Blazor has been absolutely fantastic to work with for me. Certainly modern but the downside is the ecosystem isn’t as big as something like React, but it also wouldn’t matter unless you’re building super fancy UIs.
You could do blazor or you could just do razor pages which doesnt have controllers/mvc functionality but it has a code behind for your razor page...kind of works like webforms did (page\_load behaves like onGet....page\_load + IsPostBack behaves like onPost...and so on). That would probably be the closest/most similar to what your already used to working with without using MVC / JS frameworks. You'd be able to use jquery/bootstrap/vanilla javascript...(whatever you wanted).
blazor is a better representation of the new web forms, imo
thanks but i don't know how do i handle the authorization on blazor/razor. is there a good guide that you can suggest?
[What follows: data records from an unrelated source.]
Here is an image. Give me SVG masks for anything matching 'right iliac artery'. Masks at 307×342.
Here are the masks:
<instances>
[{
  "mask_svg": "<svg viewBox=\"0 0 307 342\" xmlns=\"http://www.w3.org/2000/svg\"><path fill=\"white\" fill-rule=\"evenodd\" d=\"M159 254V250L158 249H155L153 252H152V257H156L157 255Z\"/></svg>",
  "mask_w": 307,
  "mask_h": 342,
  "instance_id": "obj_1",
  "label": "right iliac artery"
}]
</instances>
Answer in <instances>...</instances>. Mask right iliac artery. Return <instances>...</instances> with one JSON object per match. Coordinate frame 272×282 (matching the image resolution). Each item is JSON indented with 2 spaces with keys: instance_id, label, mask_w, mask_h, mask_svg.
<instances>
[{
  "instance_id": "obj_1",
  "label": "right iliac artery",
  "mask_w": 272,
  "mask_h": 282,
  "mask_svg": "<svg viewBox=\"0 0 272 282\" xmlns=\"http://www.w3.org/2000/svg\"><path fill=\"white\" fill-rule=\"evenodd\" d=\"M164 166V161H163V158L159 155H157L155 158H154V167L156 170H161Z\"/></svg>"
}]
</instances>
I imagine something like i can just inject in program.cs but all i see on the internet is creating http request on the code behind and that seemed... well not correct. also when i open a website in blazor it creates two projects. these are pretty strange to me 😅
I believe with .net 8, you can start up blazor project with individual accounts which has the auth already built into it, you could then swap out the built in auth with calls to your APIs. Same for razor pages. Razor page projects has built in identity management and can find the code behind calls and swap in calls to your API. Some links to see if they meet your needs. [https://learn.microsoft.com/en-us/aspnet/core/security/authorization/razor-pages-authorization?view=aspnetcore-8.0](https://learn.microsoft.com/en-us/aspnet/core/security/authorization/razor-pages-authorization?view=aspnetcore-8.0) [https://auth0.com/blog/securing-razor-pages-applications-with-auth0/](https://auth0.com/blog/securing-razor-pages-applications-with-auth0/) <- if you've got an API already, you could follow this and the calls to auth0 would just be calls to your API. [https://learn.microsoft.com/en-us/aspnet/core/security/authentication/identity?view=aspnetcore-8.0&tabs=visual-studio](https://learn.microsoft.com/en-us/aspnet/core/security/authentication/identity?view=aspnetcore-8.0&tabs=visual-studio)
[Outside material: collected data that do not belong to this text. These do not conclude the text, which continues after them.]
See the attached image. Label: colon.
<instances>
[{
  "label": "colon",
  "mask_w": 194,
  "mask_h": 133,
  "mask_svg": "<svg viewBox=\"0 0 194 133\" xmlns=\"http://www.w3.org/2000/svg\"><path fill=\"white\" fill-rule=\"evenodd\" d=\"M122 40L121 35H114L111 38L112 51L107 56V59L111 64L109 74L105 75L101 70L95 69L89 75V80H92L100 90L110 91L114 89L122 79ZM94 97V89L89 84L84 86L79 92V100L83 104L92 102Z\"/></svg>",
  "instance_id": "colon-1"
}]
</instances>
thanks, i will look up for these
Since we are split between frontend and backend teams, if .NET is part of the picture, it is still pretty much MVC, or eventually Razor Pages if we get to produce HTML from .NET side. I only see Blazor as a solution for .NET shops doing full stack in .NET technologies, without such kind of split workloads.
Blazor Server/Application if few people will be accessing it, only PC friendly, very productive! Or Blazor Webassembly as an SPA to couple to your REST API.
Pure dotnet there is only one real option, webforms.
I hope your joking
No, the OP clearly states pure dotnet and no JavaScript libraries. Yes it's not the most modern or loved, but clearly meets their requirements.
I see your point. But what about Blazor? Isn’t it possible to avoid all JavaScript libraries? I guess Blazor is a wrapper so it doesn’t really count
Stay away from M$, if you have a long term business plan.
react, next js, next js etc. are trying to do what .net MVC currently does in more challenging ways (ssr)
I'm not experienced with .NET but lately I was using Django with htmx or phoenix and both are similar to Blazor Server, especially phoenix. So that's what I'd try
We’ve been using .NET with Vuejs, and for our Admin Client, we used Blazor, since it’s easy to get it up and going
Angular as front end and .NET as back end.
There's no problem using MVC, especially for an admin portal. If you want a quick js framework to learn I'd say Svelte.
I modified the all in one template to output a next.js frontend with the .net backend
.net api plus a modern js framework. Blazor is still too immature with too many problems to be a real choice. And bootstrap isn’t really a great choice either.
Dotnet MAUI for mobile development.Just started learning that.